-------- Records for this task

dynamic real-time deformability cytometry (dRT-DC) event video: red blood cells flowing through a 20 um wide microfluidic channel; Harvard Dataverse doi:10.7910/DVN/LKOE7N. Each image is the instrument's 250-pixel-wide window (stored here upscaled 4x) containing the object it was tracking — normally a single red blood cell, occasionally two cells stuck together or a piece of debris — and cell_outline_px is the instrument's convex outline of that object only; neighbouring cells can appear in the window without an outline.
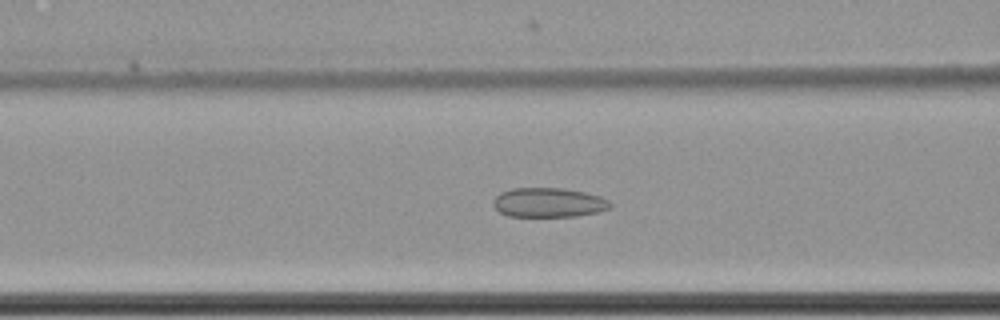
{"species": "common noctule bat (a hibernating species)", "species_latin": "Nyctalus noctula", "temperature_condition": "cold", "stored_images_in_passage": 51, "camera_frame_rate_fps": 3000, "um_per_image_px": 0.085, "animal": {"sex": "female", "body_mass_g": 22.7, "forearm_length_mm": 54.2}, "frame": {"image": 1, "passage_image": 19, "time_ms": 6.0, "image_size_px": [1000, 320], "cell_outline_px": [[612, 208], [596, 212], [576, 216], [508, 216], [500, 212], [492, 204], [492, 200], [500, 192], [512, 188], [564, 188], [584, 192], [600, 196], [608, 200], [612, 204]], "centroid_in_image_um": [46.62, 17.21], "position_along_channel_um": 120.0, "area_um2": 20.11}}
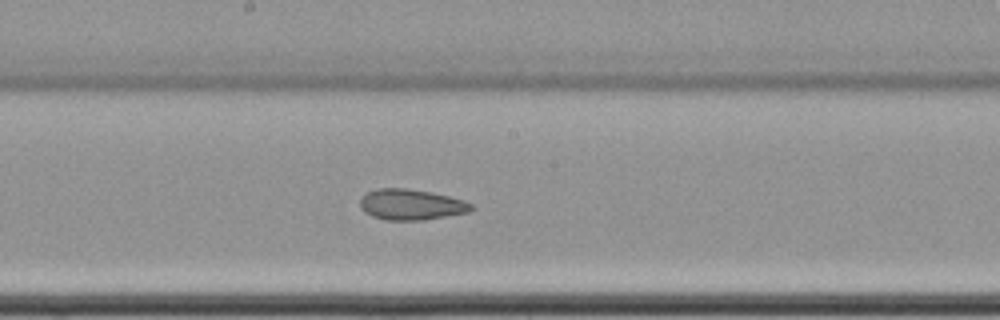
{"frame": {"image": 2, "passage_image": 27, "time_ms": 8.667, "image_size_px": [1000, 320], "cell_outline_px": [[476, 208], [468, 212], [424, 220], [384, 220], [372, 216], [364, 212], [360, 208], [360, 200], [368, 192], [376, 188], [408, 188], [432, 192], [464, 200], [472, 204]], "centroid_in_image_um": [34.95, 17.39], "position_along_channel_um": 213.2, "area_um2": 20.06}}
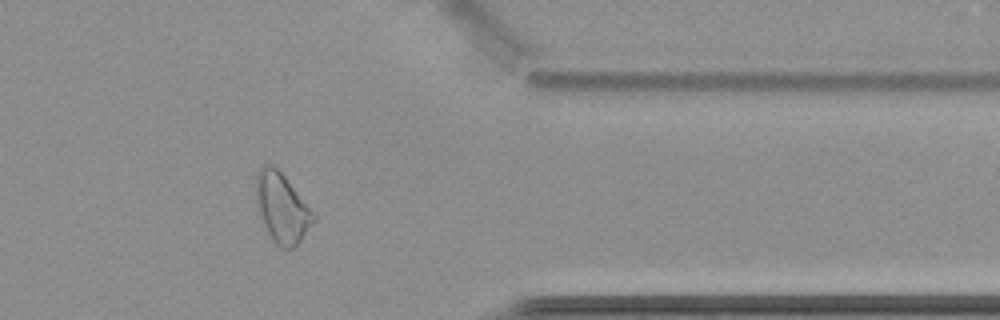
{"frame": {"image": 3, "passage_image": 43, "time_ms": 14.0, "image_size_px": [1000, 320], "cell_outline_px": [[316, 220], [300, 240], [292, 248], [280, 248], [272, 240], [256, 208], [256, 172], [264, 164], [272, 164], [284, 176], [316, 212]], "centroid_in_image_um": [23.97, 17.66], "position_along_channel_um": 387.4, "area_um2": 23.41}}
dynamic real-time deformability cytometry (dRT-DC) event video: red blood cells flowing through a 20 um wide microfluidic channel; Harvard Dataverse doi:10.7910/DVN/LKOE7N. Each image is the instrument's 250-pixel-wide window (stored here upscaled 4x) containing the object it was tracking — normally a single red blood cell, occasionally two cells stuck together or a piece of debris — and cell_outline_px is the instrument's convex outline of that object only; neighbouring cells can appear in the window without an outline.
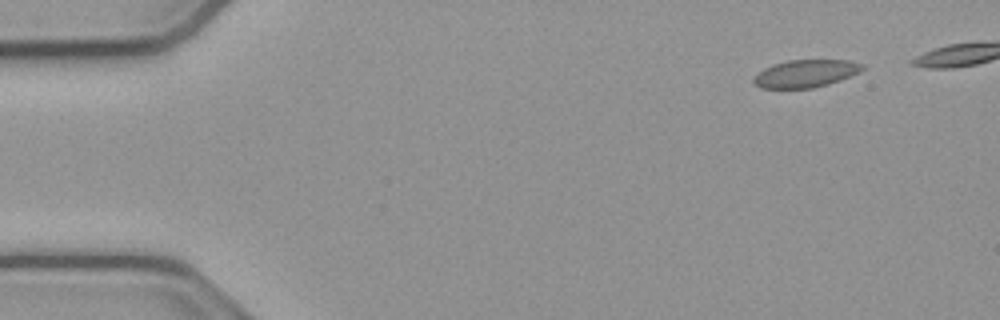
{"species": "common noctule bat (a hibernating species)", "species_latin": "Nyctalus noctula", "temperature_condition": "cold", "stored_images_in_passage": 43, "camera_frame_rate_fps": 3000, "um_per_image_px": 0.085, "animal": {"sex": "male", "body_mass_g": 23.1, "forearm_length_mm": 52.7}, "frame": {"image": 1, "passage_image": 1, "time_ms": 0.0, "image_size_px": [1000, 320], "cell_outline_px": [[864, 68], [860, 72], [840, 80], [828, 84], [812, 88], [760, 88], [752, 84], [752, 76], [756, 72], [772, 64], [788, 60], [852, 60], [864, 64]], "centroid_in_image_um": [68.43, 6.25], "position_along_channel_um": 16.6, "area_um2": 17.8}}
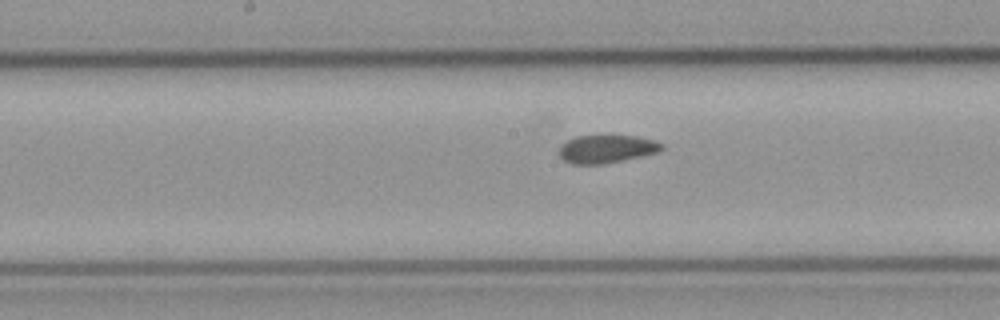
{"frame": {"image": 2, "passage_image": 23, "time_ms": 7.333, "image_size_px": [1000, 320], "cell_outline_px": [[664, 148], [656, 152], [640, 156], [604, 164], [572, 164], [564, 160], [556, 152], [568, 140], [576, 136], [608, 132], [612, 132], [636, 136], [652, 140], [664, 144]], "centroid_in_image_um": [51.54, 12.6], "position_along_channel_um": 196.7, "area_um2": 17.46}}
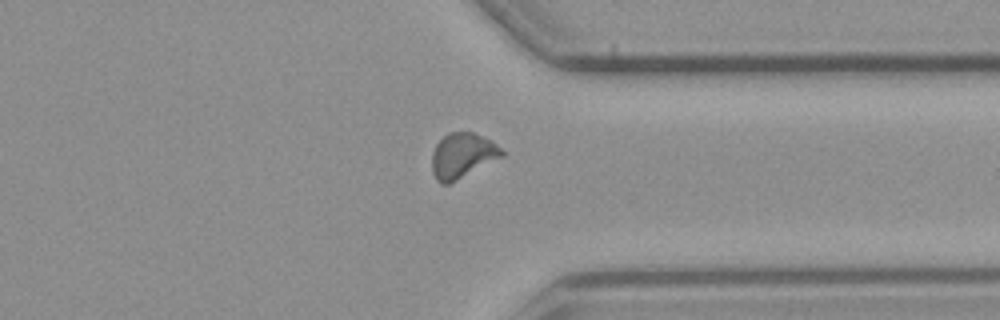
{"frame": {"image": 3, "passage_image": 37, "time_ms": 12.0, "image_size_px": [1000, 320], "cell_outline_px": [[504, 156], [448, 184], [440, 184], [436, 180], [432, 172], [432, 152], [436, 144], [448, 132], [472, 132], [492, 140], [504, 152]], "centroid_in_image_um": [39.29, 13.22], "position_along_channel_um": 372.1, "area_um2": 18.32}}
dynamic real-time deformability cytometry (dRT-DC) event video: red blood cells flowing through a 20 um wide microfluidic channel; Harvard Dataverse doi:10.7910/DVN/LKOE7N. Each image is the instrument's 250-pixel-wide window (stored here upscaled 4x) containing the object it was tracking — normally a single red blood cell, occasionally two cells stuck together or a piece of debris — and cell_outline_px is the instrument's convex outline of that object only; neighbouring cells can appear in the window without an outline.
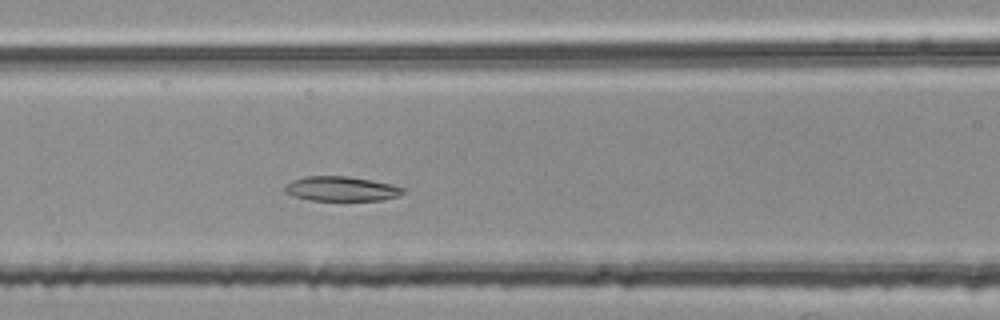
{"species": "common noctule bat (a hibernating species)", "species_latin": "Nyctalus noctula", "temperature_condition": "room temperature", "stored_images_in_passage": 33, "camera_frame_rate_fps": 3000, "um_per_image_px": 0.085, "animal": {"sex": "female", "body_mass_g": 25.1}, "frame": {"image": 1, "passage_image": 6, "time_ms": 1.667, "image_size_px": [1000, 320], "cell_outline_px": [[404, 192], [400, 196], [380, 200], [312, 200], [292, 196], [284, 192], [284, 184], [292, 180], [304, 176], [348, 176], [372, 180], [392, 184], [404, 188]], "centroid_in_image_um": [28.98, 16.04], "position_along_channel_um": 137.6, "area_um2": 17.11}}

----------------

What to do
All of the entries need to be transcribed word for word; pictures are left out.

Exercise response
dynamic real-time deformability cytometry (dRT-DC) event video: red blood cells flowing through a 20 um wide microfluidic channel; Harvard Dataverse doi:10.7910/DVN/LKOE7N. Each image is the instrument's 250-pixel-wide window (stored here upscaled 4x) containing the object it was tracking — normally a single red blood cell, occasionally two cells stuck together or a piece of debris — and cell_outline_px is the instrument's convex outline of that object only; neighbouring cells can appear in the window without an outline.
{"species": "common noctule bat (a hibernating species)", "species_latin": "Nyctalus noctula", "temperature_condition": "cold", "stored_images_in_passage": 51, "camera_frame_rate_fps": 3000, "um_per_image_px": 0.085, "animal": {"sex": "female", "body_mass_g": 22.7, "forearm_length_mm": 54.2}, "frame": {"image": 1, "passage_image": 19, "time_ms": 6.0, "image_size_px": [1000, 320], "cell_outline_px": [[612, 208], [596, 212], [576, 216], [508, 216], [500, 212], [492, 204], [492, 200], [500, 192], [512, 188], [564, 188], [584, 192], [600, 196], [608, 200], [612, 204]], "centroid_in_image_um": [46.62, 17.21], "position_along_channel_um": 120.0, "area_um2": 20.11}}
{"frame": {"image": 2, "passage_image": 27, "time_ms": 8.667, "image_size_px": [1000, 320], "cell_outline_px": [[476, 208], [468, 212], [424, 220], [384, 220], [372, 216], [364, 212], [360, 208], [360, 200], [368, 192], [376, 188], [408, 188], [432, 192], [464, 200], [472, 204]], "centroid_in_image_um": [34.95, 17.39], "position_along_channel_um": 213.2, "area_um2": 20.06}}
{"frame": {"image": 3, "passage_image": 43, "time_ms": 14.0, "image_size_px": [1000, 320], "cell_outline_px": [[316, 220], [300, 240], [292, 248], [280, 248], [272, 240], [256, 208], [256, 172], [264, 164], [272, 164], [284, 176], [316, 212]], "centroid_in_image_um": [23.97, 17.66], "position_along_channel_um": 387.4, "area_um2": 23.41}}
dynamic real-time deformability cytometry (dRT-DC) event video: red blood cells flowing through a 20 um wide microfluidic channel; Harvard Dataverse doi:10.7910/DVN/LKOE7N. Each image is the instrument's 250-pixel-wide window (stored here upscaled 4x) containing the object it was tracking — normally a single red blood cell, occasionally two cells stuck together or a piece of debris — and cell_outline_px is the instrument's convex outline of that object only; neighbouring cells can appear in the window without an outline.
{"species": "common noctule bat (a hibernating species)", "species_latin": "Nyctalus noctula", "temperature_condition": "cold", "stored_images_in_passage": 43, "camera_frame_rate_fps": 3000, "um_per_image_px": 0.085, "animal": {"sex": "male", "body_mass_g": 23.1, "forearm_length_mm": 52.7}, "frame": {"image": 1, "passage_image": 1, "time_ms": 0.0, "image_size_px": [1000, 320], "cell_outline_px": [[864, 68], [860, 72], [840, 80], [828, 84], [812, 88], [760, 88], [752, 84], [752, 76], [756, 72], [772, 64], [788, 60], [852, 60], [864, 64]], "centroid_in_image_um": [68.43, 6.25], "position_along_channel_um": 16.6, "area_um2": 17.8}}
{"frame": {"image": 2, "passage_image": 23, "time_ms": 7.333, "image_size_px": [1000, 320], "cell_outline_px": [[664, 148], [656, 152], [640, 156], [604, 164], [572, 164], [564, 160], [556, 152], [568, 140], [576, 136], [608, 132], [612, 132], [636, 136], [652, 140], [664, 144]], "centroid_in_image_um": [51.54, 12.6], "position_along_channel_um": 196.7, "area_um2": 17.46}}
{"frame": {"image": 3, "passage_image": 37, "time_ms": 12.0, "image_size_px": [1000, 320], "cell_outline_px": [[504, 156], [448, 184], [440, 184], [436, 180], [432, 172], [432, 152], [436, 144], [448, 132], [472, 132], [492, 140], [504, 152]], "centroid_in_image_um": [39.29, 13.22], "position_along_channel_um": 372.1, "area_um2": 18.32}}
dynamic real-time deformability cytometry (dRT-DC) event video: red blood cells flowing through a 20 um wide microfluidic channel; Harvard Dataverse doi:10.7910/DVN/LKOE7N. Each image is the instrument's 250-pixel-wide window (stored here upscaled 4x) containing the object it was tracking — normally a single red blood cell, occasionally two cells stuck together or a piece of debris — and cell_outline_px is the instrument's convex outline of that object only; neighbouring cells can appear in the window without an outline.
{"species": "common noctule bat (a hibernating species)", "species_latin": "Nyctalus noctula", "temperature_condition": "room temperature", "stored_images_in_passage": 33, "camera_frame_rate_fps": 3000, "um_per_image_px": 0.085, "animal": {"sex": "female", "body_mass_g": 25.1}, "frame": {"image": 1, "passage_image": 6, "time_ms": 1.667, "image_size_px": [1000, 320], "cell_outline_px": [[404, 192], [400, 196], [380, 200], [312, 200], [292, 196], [284, 192], [284, 184], [292, 180], [304, 176], [348, 176], [372, 180], [392, 184], [404, 188]], "centroid_in_image_um": [28.98, 16.04], "position_along_channel_um": 137.6, "area_um2": 17.11}}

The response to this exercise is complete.